Do this →
Convert the listing below into a numbered list with one item per line, leaving out any blank lines.

[Stored entries]
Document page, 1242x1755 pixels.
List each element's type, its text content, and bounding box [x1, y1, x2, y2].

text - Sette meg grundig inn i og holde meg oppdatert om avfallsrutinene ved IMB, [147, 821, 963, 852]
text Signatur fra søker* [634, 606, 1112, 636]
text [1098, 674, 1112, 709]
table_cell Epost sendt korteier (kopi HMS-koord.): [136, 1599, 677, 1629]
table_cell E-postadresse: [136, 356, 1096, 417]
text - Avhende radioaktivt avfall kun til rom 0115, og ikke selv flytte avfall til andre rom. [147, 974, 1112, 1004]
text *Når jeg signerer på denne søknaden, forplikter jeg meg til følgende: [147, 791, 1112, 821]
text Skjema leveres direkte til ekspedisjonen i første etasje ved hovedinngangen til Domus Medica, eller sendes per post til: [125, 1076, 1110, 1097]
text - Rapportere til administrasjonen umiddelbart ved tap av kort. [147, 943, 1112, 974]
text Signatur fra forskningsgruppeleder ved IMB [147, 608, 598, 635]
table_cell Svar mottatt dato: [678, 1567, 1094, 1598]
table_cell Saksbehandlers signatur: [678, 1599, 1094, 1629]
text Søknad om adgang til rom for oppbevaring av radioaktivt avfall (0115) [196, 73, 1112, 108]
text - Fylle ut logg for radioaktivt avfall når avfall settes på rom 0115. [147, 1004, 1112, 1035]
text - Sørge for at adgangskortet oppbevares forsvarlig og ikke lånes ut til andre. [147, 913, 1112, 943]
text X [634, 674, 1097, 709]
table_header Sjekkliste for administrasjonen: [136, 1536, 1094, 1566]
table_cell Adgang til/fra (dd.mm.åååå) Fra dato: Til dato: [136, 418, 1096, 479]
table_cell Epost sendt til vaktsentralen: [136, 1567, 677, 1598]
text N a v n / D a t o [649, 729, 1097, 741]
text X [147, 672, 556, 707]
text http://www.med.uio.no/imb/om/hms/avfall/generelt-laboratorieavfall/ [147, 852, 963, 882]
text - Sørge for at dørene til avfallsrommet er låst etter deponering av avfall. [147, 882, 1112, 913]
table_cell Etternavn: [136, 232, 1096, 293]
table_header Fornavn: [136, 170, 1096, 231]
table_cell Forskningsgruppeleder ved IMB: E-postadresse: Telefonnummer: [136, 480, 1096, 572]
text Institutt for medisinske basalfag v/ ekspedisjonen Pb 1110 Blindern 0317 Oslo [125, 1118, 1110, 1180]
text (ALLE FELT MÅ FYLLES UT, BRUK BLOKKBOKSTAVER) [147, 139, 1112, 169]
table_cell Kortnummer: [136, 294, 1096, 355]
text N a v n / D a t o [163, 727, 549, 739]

Solution for this problem →
1. Document page, 1242x1755 pixels.
2. List each element's type, its text content, and bounding box [x1, y1, x2, y2].
3. text - Sette meg grundig inn i og holde meg oppdatert om avfallsrutinene ved IMB, [147, 821, 963, 852]
4. text Signatur fra søker* [634, 606, 1112, 636]
5. text [1098, 674, 1112, 709]
6. table_cell Epost sendt korteier (kopi HMS-koord.): [136, 1599, 677, 1629]
7. table_cell E-postadresse: [136, 356, 1096, 417]
8. text - Avhende radioaktivt avfall kun til rom 0115, og ikke selv flytte avfall til andre rom. [147, 974, 1112, 1004]
9. text *Når jeg signerer på denne søknaden, forplikter jeg meg til følgende: [147, 791, 1112, 821]
10. text Skjema leveres direkte til ekspedisjonen i første etasje ved hovedinngangen til Domus Medica, eller sendes per post til: [125, 1076, 1110, 1097]
11. text - Rapportere til administrasjonen umiddelbart ved tap av kort. [147, 943, 1112, 974]
12. text Signatur fra forskningsgruppeleder ved IMB [147, 608, 598, 635]
13. table_cell Svar mottatt dato: [678, 1567, 1094, 1598]
14. table_cell Saksbehandlers signatur: [678, 1599, 1094, 1629]
15. text Søknad om adgang til rom for oppbevaring av radioaktivt avfall (0115) [196, 73, 1112, 108]
16. text - Fylle ut logg for radioaktivt avfall når avfall settes på rom 0115. [147, 1004, 1112, 1035]
17. text - Sørge for at adgangskortet oppbevares forsvarlig og ikke lånes ut til andre. [147, 913, 1112, 943]
18. text X [634, 674, 1097, 709]
19. table_header Sjekkliste for administrasjonen: [136, 1536, 1094, 1566]
20. table_cell Adgang til/fra (dd.mm.åååå) Fra dato: Til dato: [136, 418, 1096, 479]
21. table_cell Epost sendt til vaktsentralen: [136, 1567, 677, 1598]
22. text N a v n / D a t o [649, 729, 1097, 741]
23. text X [147, 672, 556, 707]
24. text http://www.med.uio.no/imb/om/hms/avfall/generelt-laboratorieavfall/ [147, 852, 963, 882]
25. text - Sørge for at dørene til avfallsrommet er låst etter deponering av avfall. [147, 882, 1112, 913]
26. table_cell Etternavn: [136, 232, 1096, 293]
27. table_header Fornavn: [136, 170, 1096, 231]
28. table_cell Forskningsgruppeleder ved IMB: E-postadresse: Telefonnummer: [136, 480, 1096, 572]
29. text Institutt for medisinske basalfag v/ ekspedisjonen Pb 1110 Blindern 0317 Oslo [125, 1118, 1110, 1180]
30. text (ALLE FELT MÅ FYLLES UT, BRUK BLOKKBOKSTAVER) [147, 139, 1112, 169]
31. table_cell Kortnummer: [136, 294, 1096, 355]
32. text N a v n / D a t o [163, 727, 549, 739]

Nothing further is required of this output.